More details of the Pixel 7 series’ camera loadout came to light on July 26, when developer Kuba Wojciechowski seemingly uncovered the hardware Google intends to use. For starters, both the Pixel 7 and the Pixel 7 Pro may use the same 50MP Isocell GN1 main camera sensors and 12MP Sony IMX381 ultrawide shooters as found on the Pixel 6 lineup. In terms of selfie shooting, both Pixel 7 series models could see the 11MP Samsung 3J1 sensor. The Pixel 7 Pro could also switch out the 48MP Sony IMX586 in its telephoto slot for a 48MP Samsung GM1 sensor instead.
The Pixel 7 series is looking like an iterative upgrade over the Pixel 6 line in many ways.
There’s no word on battery size for the Pixel 7 series, but the 2021 flagships both gave us some large batteries. We’re guessing that the standard Pixel 7 could see a slight capacity decrease if it is indeed slightly smaller than the Pixel 6. We also previously discovered that the Pixel 6 phones offered much slower charging than implied, so we hope the new phones address this.
Google promoted machine learning in a big way with the Pixel 6 series, offering features like speedy offline voice dictation, Magic Eraser functionality, and face unblurring for photos. It seems like a safe bet that the company will expand on-device machine learning smarts with the Pixel 7 series, likely targeting natural language processing and camera features once again.
In terms of storage, German outlet WinFuture has claimed that the European models will only be available in 128GB or 256GB options. We saw the same thing happen with the Pixel 6 series in Europe, but with 512GB variants available in the US. So don’t be surprised if the US gets more storage options with the Pixel 7 series as well.
Pixel 7 series: Price and availability
Google delivered a fantastic surprise when it announced pricing for the Pixel 6 and Pixel 6 Pro. The Pro model came in at $899, which was a competitive price compared to Samsung and Apple’s Ultra and Pro phones respectively. However, it was the Pixel 6 that stole the limelight due to its $599 price tag. This price undercut devices like the iPhone 13, Galaxy S20 FE, Galaxy S21 FE, and the OnePlus 9.
We’re expecting Google to stick with this pricing strategy for the Pixel 7 series, especially after it translated into high initial demand for the phones and record sales. Actual availability could be a tricky question though, as Google initially struggled to fulfill orders due to this high demand.
More Pixel coverage: The best Pixel 6 cases you can get
The first major price leak occurred on September 22, as Android Police founder Artem Russakovskii claimed to have received pricing from a trusted source. The source claims that the Pixel 7 will start at $599 while the Pixel 7 Pro will start at $899. So we could have the same pricing as last year’s phones.
We’re also not sure about launch markets, although the Pixel 6 series might give us a good idea once again. The 2021 phones were initially available in Australia, Canada, France, Germany, Ireland, Japan, Taiwan, the UK, and the US. But the devices were launched in Italy, Singapore, and Spain in early 2022. We aren’t holding our breath for a huge expansion here.
In saying so, it looks like an Indian flagship launch is on the cards again for the first time in years. Local online retailer Flipkart has listed the phones, claiming that they’re “coming soon.” So India could see a flagship Pixel release for the first time since the Pixel 3 series.

- [SUPPLIED RECORDS]:
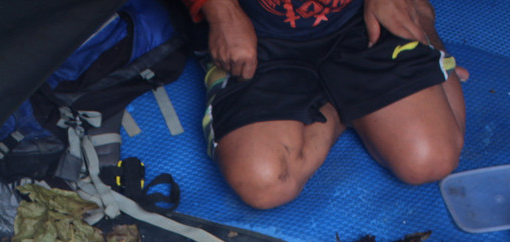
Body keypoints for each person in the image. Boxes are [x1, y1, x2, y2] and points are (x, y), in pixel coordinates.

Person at [184, 0, 466, 209]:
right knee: (263, 184)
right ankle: (340, 103)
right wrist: (220, 12)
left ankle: (419, 21)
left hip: (362, 19)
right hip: (254, 33)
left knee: (430, 160)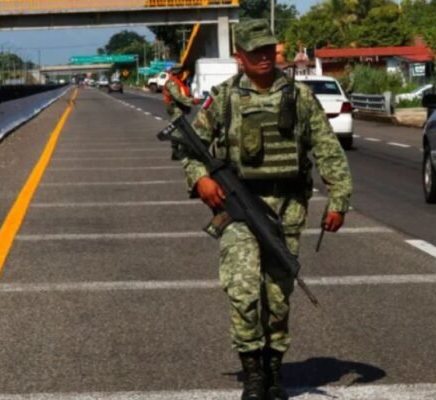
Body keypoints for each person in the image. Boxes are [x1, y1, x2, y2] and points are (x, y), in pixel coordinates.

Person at [180, 19, 352, 400]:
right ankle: (253, 372)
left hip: (287, 206)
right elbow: (189, 146)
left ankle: (274, 370)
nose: (262, 57)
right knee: (243, 290)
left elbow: (326, 148)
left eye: (267, 50)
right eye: (253, 51)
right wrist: (200, 179)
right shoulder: (223, 98)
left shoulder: (299, 96)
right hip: (237, 206)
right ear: (239, 56)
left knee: (277, 295)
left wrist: (338, 199)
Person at [164, 64, 199, 160]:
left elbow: (184, 94)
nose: (184, 74)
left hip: (179, 108)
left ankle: (178, 151)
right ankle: (175, 152)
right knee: (176, 129)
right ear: (178, 72)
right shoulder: (172, 83)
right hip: (175, 108)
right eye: (182, 72)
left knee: (180, 129)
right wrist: (191, 101)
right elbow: (177, 97)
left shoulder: (178, 82)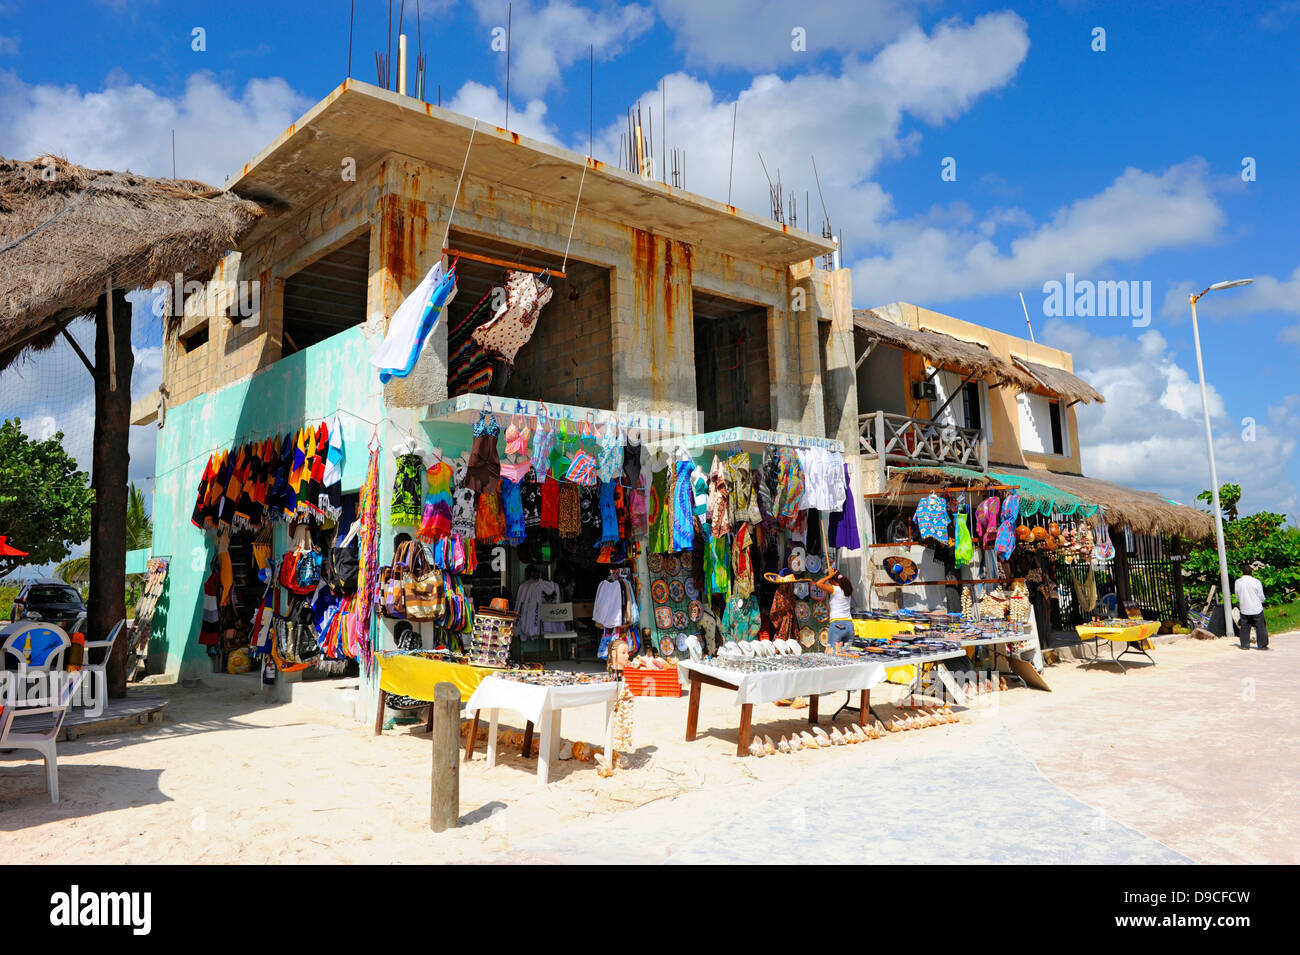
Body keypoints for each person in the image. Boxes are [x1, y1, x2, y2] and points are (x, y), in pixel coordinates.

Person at [814, 568, 855, 646]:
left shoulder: (835, 589)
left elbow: (818, 584)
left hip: (838, 624)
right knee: (847, 654)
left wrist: (829, 576)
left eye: (829, 581)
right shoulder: (846, 589)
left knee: (832, 653)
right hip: (849, 624)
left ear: (832, 580)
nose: (828, 582)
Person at [1234, 569, 1269, 650]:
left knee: (1244, 627)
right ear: (1251, 572)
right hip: (1256, 608)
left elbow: (1237, 595)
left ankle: (1244, 645)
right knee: (1260, 627)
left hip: (1244, 608)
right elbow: (1261, 596)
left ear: (1242, 572)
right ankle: (1262, 645)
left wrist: (1242, 601)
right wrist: (1261, 601)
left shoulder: (1238, 582)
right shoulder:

- [REQUIRED WORK]: Render this sentence from the Pixel 7 text in Spanish: "The Pixel 7 series is looking like an iterative upgrade over the Pixel 6 line in many ways."

- [ANSWER TO THIS EXERCISE]: La serie Pixel 7 parece ser una actualización incremental respecto a la línea Pixel 6 en muchos aspectos.